Di antara hak-hak anak yang harus dipenuhi adalah:
Pertama, hak untuk mengenal siapa penciptanya, yaitu Allah Swt. Hal ini sangat mendasar dan penting sebab dari sanalah anak-anak akan mengenal siapa dirinya serta mampu membangun jati dirinya sebagai hamba Allah.
Kedua, hak untuk mendapatkan pengasuhan terbaik, tempat tinggal yang layak, pelayanan kesehatan, pemenuhan gizi yang baik, serta pendidikan Islam berkualitas.

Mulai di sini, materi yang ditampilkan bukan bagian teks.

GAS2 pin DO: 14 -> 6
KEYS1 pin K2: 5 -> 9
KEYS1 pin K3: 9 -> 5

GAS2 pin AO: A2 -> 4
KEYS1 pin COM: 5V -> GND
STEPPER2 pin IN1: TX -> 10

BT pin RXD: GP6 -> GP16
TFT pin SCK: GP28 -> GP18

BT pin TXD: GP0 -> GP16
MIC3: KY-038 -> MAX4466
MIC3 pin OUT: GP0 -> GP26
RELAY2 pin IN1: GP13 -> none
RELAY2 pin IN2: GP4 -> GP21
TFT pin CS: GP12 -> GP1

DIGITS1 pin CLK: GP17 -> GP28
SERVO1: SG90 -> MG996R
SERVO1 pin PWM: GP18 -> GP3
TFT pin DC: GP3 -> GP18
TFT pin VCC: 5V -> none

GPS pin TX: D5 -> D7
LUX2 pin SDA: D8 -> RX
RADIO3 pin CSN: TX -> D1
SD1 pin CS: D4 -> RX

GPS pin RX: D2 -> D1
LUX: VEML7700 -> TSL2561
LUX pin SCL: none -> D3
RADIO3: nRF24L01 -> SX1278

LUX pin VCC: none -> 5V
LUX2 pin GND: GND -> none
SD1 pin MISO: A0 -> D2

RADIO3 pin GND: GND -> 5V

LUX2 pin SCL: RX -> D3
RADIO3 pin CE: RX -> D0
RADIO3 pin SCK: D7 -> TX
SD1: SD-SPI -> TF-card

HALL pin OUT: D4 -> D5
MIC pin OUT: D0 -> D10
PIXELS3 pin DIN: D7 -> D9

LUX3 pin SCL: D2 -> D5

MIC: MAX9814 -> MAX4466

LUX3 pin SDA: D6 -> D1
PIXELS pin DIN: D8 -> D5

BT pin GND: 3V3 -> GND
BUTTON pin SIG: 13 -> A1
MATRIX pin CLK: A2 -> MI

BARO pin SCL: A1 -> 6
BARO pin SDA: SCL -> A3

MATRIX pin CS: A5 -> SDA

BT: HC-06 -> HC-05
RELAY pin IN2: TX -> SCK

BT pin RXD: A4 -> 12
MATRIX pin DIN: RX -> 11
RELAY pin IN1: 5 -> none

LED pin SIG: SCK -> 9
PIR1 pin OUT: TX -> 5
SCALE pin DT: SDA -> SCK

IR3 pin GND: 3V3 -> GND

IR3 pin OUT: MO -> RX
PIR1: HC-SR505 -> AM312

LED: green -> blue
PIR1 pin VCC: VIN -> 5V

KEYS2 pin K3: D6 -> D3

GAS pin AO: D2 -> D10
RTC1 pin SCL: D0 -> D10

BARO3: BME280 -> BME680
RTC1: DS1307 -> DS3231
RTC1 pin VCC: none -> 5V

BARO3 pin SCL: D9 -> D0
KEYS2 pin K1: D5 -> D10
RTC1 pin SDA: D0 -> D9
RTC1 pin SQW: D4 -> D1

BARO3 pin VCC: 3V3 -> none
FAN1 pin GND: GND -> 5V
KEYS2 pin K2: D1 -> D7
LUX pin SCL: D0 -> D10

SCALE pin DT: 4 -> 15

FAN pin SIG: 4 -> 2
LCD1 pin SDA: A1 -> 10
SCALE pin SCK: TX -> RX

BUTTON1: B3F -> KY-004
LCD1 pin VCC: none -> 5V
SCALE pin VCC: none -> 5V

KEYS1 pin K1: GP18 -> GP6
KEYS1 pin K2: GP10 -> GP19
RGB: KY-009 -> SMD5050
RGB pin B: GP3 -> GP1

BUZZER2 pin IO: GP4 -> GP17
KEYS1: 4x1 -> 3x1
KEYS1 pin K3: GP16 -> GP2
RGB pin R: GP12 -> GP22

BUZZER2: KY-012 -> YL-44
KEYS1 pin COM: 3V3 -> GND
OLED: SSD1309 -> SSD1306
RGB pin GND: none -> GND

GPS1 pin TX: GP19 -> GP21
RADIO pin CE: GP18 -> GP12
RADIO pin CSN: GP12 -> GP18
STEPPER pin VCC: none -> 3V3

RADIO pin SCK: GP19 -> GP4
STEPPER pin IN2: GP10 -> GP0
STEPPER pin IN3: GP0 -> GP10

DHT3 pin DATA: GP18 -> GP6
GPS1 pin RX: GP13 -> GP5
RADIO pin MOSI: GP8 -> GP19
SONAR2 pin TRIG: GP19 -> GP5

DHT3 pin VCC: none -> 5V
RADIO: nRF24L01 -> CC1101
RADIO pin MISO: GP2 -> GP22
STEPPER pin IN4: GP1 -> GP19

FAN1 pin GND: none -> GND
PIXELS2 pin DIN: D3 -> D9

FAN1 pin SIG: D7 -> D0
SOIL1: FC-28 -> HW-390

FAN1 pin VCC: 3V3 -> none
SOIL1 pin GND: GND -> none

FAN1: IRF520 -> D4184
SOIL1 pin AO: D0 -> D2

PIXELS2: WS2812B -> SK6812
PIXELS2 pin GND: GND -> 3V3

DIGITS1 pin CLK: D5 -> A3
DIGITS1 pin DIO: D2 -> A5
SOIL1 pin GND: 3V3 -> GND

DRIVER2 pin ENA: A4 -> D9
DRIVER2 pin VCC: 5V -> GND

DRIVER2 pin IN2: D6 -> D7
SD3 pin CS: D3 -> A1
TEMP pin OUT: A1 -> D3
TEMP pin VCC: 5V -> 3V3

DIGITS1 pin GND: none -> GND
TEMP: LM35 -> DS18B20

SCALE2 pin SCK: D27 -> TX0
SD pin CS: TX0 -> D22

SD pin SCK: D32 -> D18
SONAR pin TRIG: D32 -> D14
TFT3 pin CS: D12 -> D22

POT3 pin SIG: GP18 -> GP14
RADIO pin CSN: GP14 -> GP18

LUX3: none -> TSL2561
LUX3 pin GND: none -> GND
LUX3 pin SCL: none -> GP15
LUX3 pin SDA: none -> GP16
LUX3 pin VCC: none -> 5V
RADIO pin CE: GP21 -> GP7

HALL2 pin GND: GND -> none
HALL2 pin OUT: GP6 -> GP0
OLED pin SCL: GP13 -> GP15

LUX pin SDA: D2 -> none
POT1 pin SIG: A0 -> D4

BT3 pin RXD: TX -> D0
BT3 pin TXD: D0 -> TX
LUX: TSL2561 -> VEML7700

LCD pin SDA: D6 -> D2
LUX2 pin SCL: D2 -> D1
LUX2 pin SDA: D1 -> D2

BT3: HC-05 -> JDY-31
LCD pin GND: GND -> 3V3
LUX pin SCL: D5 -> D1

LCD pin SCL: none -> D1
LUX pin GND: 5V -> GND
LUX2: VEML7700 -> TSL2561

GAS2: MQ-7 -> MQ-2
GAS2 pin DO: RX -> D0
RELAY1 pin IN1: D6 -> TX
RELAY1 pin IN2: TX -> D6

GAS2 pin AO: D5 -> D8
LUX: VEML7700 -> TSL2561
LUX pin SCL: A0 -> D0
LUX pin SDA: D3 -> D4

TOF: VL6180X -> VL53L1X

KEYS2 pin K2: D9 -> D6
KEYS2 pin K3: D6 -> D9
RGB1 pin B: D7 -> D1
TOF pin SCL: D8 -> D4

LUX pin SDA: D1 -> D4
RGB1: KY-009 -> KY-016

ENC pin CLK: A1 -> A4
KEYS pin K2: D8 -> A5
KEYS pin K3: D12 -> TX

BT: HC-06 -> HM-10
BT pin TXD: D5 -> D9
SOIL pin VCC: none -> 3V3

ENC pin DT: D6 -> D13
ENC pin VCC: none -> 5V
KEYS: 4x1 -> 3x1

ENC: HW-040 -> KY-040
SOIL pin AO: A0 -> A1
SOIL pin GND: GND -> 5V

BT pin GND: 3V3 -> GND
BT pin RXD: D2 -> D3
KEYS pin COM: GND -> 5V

Ketiga, hak untuk mendapatkan perlindungan. Melindungi anak-anak dalam hal ini adalah agar mereka bisa memenuhi tujuan penciptaannya, yaitu sebagai hamba Allah yang mengisi hidupnya dengan hal-hal yang diperintahkan kepada mereka.
Di antara hal-hal yang diperintahkan sebagai misi besar untuk mereka adalah yang pertama, supaya mengisi hidupnya dengan beribadah kepada Allah. Sebagaimana yang disebutkan dalam firman Allah Swt.
“Dan tidaklah Aku ciptakan jin dan manusia kecuali untuk beribadah kepada-Ku.” (TQS. Az Dzariyat: 56).
Yang kedua adalah sebagaimana yang Allah sampaikan dalam Al-Qur’an.
“Kamu (umat Islam) adalah umat terbaik yang dilahirkan untuk manusia, (karena kamu) menyuruh (berbuat) yang makruf, dan mencegah dari yang mungkar, dan beriman kepada Allah. Sekiranya Ahli Kitab beriman, tentulah itu lebih baik bagi mereka. Di antara mereka ada yang beriman, namun kebanyakan mereka adalah orang-orang fasik.” (TQS. Ali-Imran: 110).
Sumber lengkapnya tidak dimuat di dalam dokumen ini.